You can click the gear icon at the right side of the paragraph. If you click 'Show title' you can give a title as you want for each paragraph. Try to use other commands also.

zeppelin-title

5.1. Text note

Like other Notebooks, e.g., Jupyter, we can put some text in a paragraph by using md command with Markdown syntax:

%md
<some text using markdown syntax>

Afterwards, click the play button or use key combination Shift+Enter to run the paragraph. It will show formatted Markdown text. You can also choose to show or hide editor for better visual effect.

zeppelin-text

5.2. Scala code

If you bind default interpreters, you can use scala codes as well as Spark API in a paragraph directly:

zeppelin-scala

Again, do not forget to actually run the paragraph.

5.3. Possible Error

If you encounter an error related to HDFS, please check whether you have created an HDFS user folder for 'zeppelin' as described above.

6. Load Data Into Table

We can use SQL query statements for easier visualization with Zeppelin. Later, you can fully utilize Angular or D3 in Zeppelin for better or more sophisticated visualization.

Let's get the "Bank" data from the official Zeppelin tutorial.

Info

You can find the tutorial at Zeppelin Tutorial/Basic Features (Spark) on the Welcome page.

zeppelin-data

Next, define a case class for easy transformation into DataFrame and map the text data we downloaded into DataFrame without its header. Finally, register this DataFrame as Table to use sql query statements.

zeppelin-load

7. Visualization of Data via SQL query statement

Once data is loaded into Table, you can use SQL query to visualize the data you want to see:

%sql
<valid SQL statement>

Let's try to show a distribution of age of those who are younger than 30.

zeppelin-sql

As you can see, the visualization tool will be automatically loaded once you run a paragraph with an SQL statement. The default one is the result table of the query statement, but you can choose other types of visualization such as bar chart, pie chart, and line chart by just clicking the icons.

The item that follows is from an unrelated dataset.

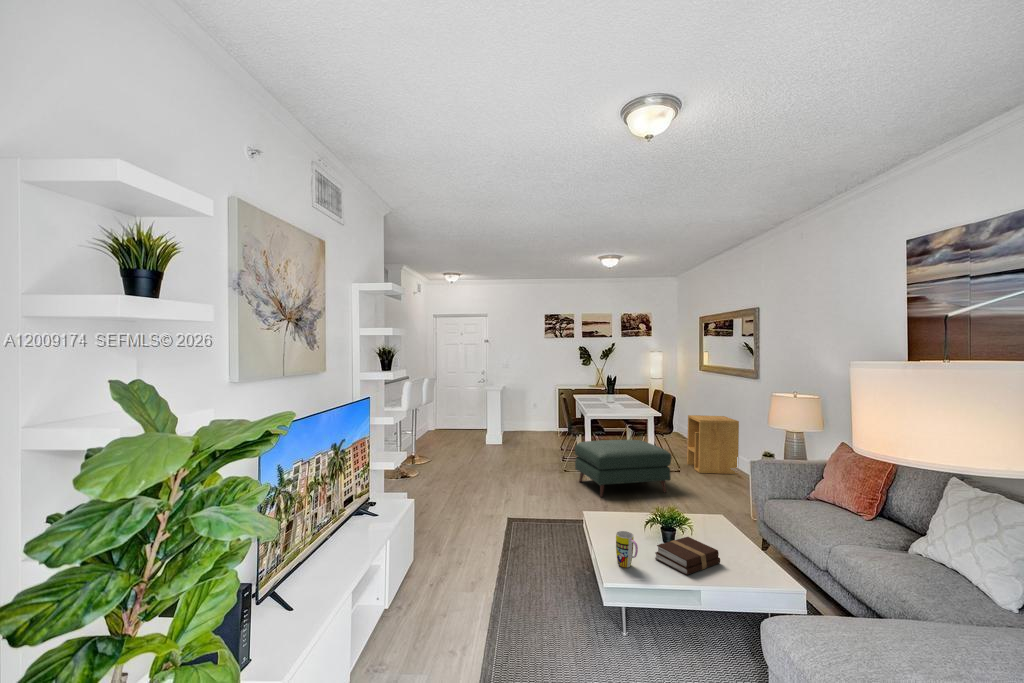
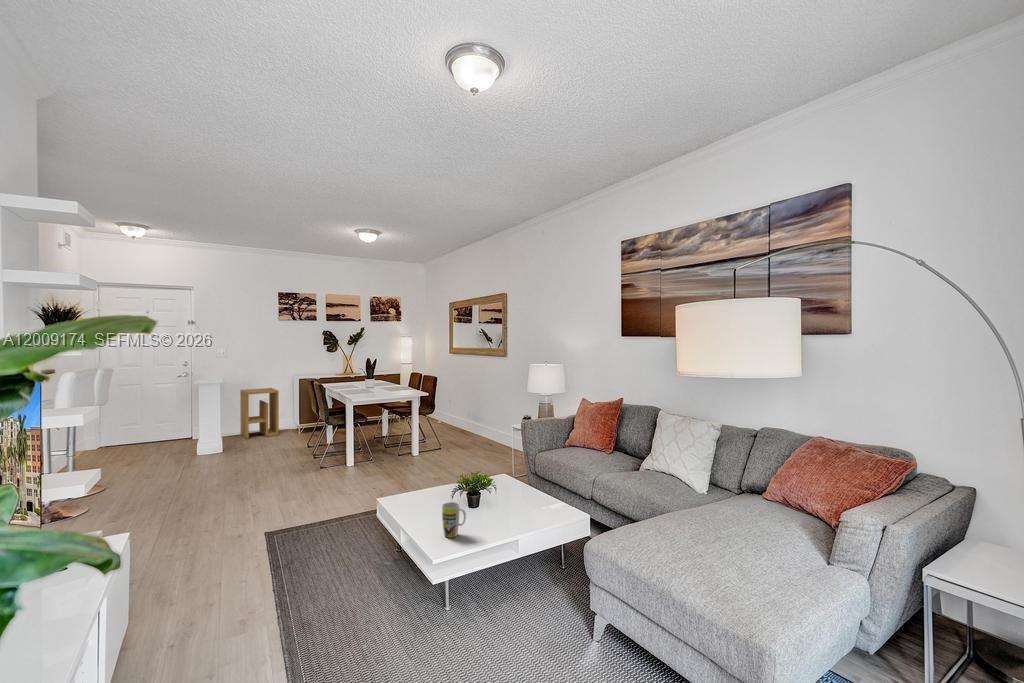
side table: present [687,415,739,474] -> present [240,388,279,439]
ottoman: present [575,440,671,497] -> none [342,422,442,486]
book: present [655,537,720,575] -> none [474,496,527,528]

zeppelin-charts Also, you can change configurations for each chart as you want

7.1. Input Form

You can create an input form by using ${formName} or ${formName=defaultValue} templates.

zeppelin-input-form

7.2. Select Form

Also, you can create a select form by using ${formName=defaultValue,option1|option2...}

zeppelin-select-form

For more dynamic forms, please refer to zeppelin-dynamicform

8. Export/Import Notebook

Once you've finished your work, you can export Notebook as a JSON file for later use.

zeppelin-select-form

Also, you can import Notebook exported as JSON or from URL.

zeppelin-select-form

Info

You can download the JSON file for this tutorial here or see the official 'Zeppelin Tutorial' on the frontpage of Zeppelin.